Our chicken program has also taken to the vineyards, where egg layers are happily scratching up grubs and weeds along the edges of the cultivated vines. All these animals make the land seem more like a farm, where a walk along the rows now has the sound of moos, neighs, and clucks! For biodynamic agriculture the element of having the animals on the land is especially important because the animals impart a special quality to the land. Additionally, the farm animals help us maintain the land as a sustainable system, which feeds us while we feed it with "black gold" manures.
In the gardens our family members are ordering seeds and getting out old saved seeds from the previous year to grow cabbages, peas, kale, broccoli, and other early crops. I just pruned the raspberries in our garden last week, and the fruit trees are next.

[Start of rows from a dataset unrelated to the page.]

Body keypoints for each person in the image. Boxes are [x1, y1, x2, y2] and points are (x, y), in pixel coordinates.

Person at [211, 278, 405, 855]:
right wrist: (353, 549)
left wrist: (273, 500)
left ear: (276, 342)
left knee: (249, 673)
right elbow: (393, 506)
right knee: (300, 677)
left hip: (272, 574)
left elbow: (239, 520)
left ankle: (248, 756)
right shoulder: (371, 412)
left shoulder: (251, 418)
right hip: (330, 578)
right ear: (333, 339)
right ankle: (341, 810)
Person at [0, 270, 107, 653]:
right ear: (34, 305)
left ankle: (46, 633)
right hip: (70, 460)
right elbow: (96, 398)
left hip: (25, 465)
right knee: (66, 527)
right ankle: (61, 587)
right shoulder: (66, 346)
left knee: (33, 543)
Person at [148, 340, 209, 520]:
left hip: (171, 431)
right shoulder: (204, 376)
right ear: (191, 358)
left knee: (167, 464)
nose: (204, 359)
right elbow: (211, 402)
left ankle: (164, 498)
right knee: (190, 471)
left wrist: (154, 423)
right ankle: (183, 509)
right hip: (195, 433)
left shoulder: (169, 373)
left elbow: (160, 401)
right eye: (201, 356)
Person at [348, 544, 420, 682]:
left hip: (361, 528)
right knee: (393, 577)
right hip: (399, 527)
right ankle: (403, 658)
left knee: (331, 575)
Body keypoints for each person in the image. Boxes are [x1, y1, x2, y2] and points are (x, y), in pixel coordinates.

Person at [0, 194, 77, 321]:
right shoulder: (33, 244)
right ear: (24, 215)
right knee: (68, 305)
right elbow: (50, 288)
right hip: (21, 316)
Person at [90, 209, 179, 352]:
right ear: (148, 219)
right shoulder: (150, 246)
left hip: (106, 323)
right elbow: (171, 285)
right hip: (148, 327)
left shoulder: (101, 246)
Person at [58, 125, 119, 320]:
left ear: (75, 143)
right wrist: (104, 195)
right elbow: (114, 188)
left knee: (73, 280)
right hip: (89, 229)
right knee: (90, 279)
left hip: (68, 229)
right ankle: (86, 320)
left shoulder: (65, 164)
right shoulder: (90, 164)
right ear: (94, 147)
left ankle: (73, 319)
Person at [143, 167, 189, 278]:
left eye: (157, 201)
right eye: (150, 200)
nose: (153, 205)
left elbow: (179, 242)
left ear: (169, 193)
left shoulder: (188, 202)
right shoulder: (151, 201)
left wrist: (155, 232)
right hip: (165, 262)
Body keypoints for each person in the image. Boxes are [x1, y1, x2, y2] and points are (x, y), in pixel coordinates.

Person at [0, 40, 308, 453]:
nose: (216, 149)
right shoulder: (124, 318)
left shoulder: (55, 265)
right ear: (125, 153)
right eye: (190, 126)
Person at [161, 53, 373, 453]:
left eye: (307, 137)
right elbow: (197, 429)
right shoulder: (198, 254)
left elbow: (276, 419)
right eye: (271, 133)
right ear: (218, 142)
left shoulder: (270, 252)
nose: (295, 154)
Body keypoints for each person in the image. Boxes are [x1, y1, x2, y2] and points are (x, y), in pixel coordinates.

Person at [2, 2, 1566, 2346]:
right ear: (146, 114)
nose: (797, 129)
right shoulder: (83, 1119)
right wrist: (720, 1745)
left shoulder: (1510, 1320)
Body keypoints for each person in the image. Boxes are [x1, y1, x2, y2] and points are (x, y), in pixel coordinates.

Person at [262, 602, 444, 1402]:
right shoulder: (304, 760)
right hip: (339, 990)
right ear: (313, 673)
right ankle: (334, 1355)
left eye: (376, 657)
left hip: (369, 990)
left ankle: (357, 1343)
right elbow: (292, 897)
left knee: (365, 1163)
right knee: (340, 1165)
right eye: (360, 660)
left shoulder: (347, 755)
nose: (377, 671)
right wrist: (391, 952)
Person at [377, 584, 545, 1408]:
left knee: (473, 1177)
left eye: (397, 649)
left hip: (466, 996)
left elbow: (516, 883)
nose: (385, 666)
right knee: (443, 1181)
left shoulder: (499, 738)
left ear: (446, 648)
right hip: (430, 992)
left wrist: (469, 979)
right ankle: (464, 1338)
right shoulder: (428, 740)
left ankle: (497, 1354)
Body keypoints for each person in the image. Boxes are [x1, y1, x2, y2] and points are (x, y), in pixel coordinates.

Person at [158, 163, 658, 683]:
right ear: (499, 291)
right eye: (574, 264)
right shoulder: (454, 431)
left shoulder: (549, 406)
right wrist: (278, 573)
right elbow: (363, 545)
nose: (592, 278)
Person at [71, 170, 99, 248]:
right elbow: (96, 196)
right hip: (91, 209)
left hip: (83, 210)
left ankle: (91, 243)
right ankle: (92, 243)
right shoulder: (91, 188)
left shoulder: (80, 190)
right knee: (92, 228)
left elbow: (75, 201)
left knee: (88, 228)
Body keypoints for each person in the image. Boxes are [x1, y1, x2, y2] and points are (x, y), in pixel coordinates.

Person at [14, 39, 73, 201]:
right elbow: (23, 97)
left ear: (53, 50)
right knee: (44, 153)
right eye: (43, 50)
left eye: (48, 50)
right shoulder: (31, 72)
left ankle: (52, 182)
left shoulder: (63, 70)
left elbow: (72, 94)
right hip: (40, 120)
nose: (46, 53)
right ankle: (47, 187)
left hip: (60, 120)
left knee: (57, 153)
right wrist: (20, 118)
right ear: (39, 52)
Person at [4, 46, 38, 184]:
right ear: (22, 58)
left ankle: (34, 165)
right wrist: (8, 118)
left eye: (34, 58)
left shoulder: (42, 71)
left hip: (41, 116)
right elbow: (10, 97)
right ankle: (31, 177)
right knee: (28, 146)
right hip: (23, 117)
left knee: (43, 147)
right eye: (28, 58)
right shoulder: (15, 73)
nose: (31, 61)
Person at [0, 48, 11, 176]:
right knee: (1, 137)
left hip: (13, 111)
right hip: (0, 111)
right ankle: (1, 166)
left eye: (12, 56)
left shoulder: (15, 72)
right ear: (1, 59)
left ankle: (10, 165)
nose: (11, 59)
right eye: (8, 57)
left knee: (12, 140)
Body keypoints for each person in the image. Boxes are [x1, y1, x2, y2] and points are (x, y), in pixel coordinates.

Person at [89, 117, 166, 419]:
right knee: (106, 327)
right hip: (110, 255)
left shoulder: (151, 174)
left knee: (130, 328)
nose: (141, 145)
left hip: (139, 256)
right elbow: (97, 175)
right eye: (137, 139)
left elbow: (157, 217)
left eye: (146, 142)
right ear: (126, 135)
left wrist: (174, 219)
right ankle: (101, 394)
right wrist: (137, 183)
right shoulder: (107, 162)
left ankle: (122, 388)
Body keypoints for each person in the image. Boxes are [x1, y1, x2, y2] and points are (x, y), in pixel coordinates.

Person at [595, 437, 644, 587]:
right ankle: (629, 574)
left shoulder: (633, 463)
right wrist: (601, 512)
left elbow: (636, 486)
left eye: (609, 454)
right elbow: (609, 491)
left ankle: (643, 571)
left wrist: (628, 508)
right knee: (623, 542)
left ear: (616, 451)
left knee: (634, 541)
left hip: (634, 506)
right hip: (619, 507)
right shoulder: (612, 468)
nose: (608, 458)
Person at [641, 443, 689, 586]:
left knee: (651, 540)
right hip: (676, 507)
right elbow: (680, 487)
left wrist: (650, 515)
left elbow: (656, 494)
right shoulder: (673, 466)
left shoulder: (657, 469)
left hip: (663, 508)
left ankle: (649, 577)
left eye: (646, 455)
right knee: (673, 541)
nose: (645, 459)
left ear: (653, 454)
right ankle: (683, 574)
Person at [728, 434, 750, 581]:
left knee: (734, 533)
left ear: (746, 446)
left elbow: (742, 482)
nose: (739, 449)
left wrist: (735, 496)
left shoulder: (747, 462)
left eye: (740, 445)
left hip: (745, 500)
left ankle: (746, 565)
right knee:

Our biodynamic farmer friend Hugh Williams of Threshold Farm was here for the past two weeks, teaching workshops on apple orchards and pruning our trees using his unique method. We also just hosted the Winter meeting of the Biodynamic Association of Northern California here at Frey Vineyards; it was a wonderful success and inspiring to have all the farmers come together to discuss truly sustainable agriculture amidst the backdrop of the vineyards. Frey Vineyards, which has become a model for biodynamics, was the first BD certified winery in the United States. Also, Katrina Frey is now a member of the Demeter board, spreading the conscious farming movement in the hopes that more farms will join.
For now, it's time to get back out into the fields, making flat mixes to sow our seeds in for the first crops of the year!